* _INSTRUCTIONS FOR THE TASK_: All that should come back is the lines of the data below from the one containing "6: (619, 243, 1.76)" to the one containing "49: (653, 347, 1.55)", inclusive, exactly as they stand.

* _THE INPUT_:
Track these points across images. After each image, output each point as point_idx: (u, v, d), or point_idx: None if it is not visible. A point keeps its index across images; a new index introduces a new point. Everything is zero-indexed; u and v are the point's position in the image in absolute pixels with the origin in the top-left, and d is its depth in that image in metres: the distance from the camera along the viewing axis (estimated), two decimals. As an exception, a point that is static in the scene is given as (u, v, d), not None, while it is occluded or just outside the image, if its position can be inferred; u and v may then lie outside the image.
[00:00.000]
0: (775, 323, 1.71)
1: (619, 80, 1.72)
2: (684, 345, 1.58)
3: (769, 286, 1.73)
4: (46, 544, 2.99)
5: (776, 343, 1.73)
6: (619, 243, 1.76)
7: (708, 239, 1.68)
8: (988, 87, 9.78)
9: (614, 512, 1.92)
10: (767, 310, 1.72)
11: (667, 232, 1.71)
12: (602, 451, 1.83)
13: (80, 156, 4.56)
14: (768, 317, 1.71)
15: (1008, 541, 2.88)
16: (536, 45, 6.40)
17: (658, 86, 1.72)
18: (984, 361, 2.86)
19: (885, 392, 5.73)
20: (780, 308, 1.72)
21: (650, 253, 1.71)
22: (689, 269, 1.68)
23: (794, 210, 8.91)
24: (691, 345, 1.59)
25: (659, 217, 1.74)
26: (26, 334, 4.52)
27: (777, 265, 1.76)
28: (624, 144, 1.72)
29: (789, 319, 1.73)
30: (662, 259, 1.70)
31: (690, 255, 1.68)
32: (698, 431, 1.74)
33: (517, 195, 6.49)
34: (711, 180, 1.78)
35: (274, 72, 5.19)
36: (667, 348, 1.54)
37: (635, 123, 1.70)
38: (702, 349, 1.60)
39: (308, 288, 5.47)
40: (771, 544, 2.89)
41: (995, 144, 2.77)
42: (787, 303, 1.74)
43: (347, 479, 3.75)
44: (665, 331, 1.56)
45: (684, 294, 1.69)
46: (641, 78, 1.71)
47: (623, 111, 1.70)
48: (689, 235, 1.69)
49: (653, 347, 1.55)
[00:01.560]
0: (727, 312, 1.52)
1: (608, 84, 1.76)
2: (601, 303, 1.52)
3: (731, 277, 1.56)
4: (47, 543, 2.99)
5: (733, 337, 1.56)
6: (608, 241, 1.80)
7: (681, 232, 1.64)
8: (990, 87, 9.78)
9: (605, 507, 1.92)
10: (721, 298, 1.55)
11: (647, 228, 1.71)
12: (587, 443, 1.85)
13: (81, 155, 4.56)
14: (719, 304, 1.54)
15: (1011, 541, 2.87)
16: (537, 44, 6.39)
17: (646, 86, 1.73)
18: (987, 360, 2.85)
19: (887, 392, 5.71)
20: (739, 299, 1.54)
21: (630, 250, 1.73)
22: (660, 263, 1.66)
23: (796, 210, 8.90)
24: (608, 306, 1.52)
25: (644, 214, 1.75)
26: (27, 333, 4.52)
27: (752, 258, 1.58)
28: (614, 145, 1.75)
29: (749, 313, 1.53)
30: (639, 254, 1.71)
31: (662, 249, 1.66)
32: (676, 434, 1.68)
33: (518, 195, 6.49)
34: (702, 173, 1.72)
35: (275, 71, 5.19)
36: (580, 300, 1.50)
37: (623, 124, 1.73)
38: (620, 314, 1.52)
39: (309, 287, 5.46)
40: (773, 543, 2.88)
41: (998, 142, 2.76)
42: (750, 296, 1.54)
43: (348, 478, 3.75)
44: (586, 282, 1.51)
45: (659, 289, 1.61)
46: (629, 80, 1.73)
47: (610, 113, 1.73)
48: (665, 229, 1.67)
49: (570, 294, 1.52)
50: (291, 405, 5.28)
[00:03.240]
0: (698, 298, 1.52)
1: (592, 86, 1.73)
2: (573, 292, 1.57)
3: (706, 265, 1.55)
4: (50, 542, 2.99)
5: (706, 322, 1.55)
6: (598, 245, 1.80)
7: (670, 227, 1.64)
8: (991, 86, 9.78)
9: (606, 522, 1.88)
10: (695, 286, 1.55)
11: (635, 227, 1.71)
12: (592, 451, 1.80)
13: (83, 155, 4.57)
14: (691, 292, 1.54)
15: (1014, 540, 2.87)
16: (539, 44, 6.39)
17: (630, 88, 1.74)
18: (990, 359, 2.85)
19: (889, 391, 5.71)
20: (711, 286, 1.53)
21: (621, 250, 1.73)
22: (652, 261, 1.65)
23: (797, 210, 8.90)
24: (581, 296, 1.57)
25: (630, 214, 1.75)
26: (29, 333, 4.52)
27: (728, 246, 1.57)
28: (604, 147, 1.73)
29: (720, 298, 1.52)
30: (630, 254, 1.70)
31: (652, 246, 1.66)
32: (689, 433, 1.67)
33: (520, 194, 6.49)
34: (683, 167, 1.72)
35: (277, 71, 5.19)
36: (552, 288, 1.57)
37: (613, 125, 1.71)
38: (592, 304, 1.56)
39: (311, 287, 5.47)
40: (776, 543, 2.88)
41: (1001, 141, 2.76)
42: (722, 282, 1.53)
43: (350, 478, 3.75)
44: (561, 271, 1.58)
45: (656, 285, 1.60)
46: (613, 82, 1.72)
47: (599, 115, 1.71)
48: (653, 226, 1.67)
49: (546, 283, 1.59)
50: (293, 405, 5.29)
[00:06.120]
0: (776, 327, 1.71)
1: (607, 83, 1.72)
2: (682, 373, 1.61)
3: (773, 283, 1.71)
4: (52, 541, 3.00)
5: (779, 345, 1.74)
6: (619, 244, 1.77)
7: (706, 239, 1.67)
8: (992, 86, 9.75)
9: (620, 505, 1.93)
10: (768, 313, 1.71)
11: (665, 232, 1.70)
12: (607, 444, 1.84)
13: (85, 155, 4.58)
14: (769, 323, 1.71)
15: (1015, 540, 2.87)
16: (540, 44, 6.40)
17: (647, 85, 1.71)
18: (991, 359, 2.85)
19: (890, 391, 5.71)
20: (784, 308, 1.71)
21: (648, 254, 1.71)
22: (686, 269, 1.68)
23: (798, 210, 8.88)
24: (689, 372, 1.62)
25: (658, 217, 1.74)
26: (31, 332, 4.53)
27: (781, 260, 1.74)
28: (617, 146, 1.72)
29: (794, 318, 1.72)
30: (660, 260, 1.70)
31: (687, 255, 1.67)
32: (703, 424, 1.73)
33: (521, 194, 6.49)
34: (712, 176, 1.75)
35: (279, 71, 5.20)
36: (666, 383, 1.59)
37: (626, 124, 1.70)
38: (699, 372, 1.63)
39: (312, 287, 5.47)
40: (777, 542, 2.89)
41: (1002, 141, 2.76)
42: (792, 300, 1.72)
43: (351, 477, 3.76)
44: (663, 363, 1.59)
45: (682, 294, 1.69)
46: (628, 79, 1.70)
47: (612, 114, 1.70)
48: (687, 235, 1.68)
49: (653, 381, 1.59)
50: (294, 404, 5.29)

---

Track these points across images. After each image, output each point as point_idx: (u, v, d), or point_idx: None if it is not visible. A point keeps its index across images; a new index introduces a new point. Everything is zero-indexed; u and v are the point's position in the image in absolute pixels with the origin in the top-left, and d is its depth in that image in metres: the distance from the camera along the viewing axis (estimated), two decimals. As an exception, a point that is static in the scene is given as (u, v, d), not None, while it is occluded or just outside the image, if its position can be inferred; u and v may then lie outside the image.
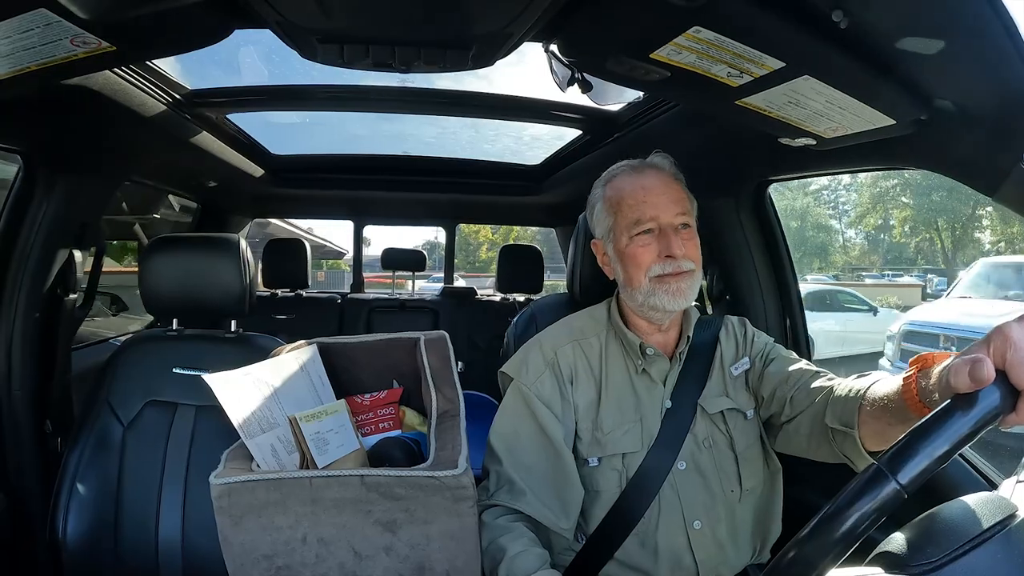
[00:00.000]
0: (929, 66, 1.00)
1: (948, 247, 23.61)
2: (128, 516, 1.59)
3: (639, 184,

* _EXERCISE RESULT_:
6: (619, 243, 1.76)
7: (708, 239, 1.68)
8: (988, 87, 9.78)
9: (614, 512, 1.92)
10: (767, 310, 1.72)
11: (667, 232, 1.71)
12: (602, 451, 1.83)
13: (80, 156, 4.56)
14: (768, 317, 1.71)
15: (1008, 541, 2.88)
16: (536, 45, 6.40)
17: (658, 86, 1.72)
18: (984, 361, 2.86)
19: (885, 392, 5.73)
20: (780, 308, 1.72)
21: (650, 253, 1.71)
22: (689, 269, 1.68)
23: (794, 210, 8.91)
24: (691, 345, 1.59)
25: (659, 217, 1.74)
26: (26, 334, 4.52)
27: (777, 265, 1.76)
28: (624, 144, 1.72)
29: (789, 319, 1.73)
30: (662, 259, 1.70)
31: (690, 255, 1.68)
32: (698, 431, 1.74)
33: (517, 195, 6.49)
34: (711, 180, 1.78)
35: (274, 72, 5.19)
36: (667, 348, 1.54)
37: (635, 123, 1.70)
38: (702, 349, 1.60)
39: (308, 288, 5.47)
40: (771, 544, 2.89)
41: (995, 144, 2.77)
42: (787, 303, 1.74)
43: (347, 479, 3.75)
44: (665, 331, 1.56)
45: (684, 294, 1.69)
46: (641, 78, 1.71)
47: (623, 111, 1.70)
48: (689, 235, 1.69)
49: (653, 347, 1.55)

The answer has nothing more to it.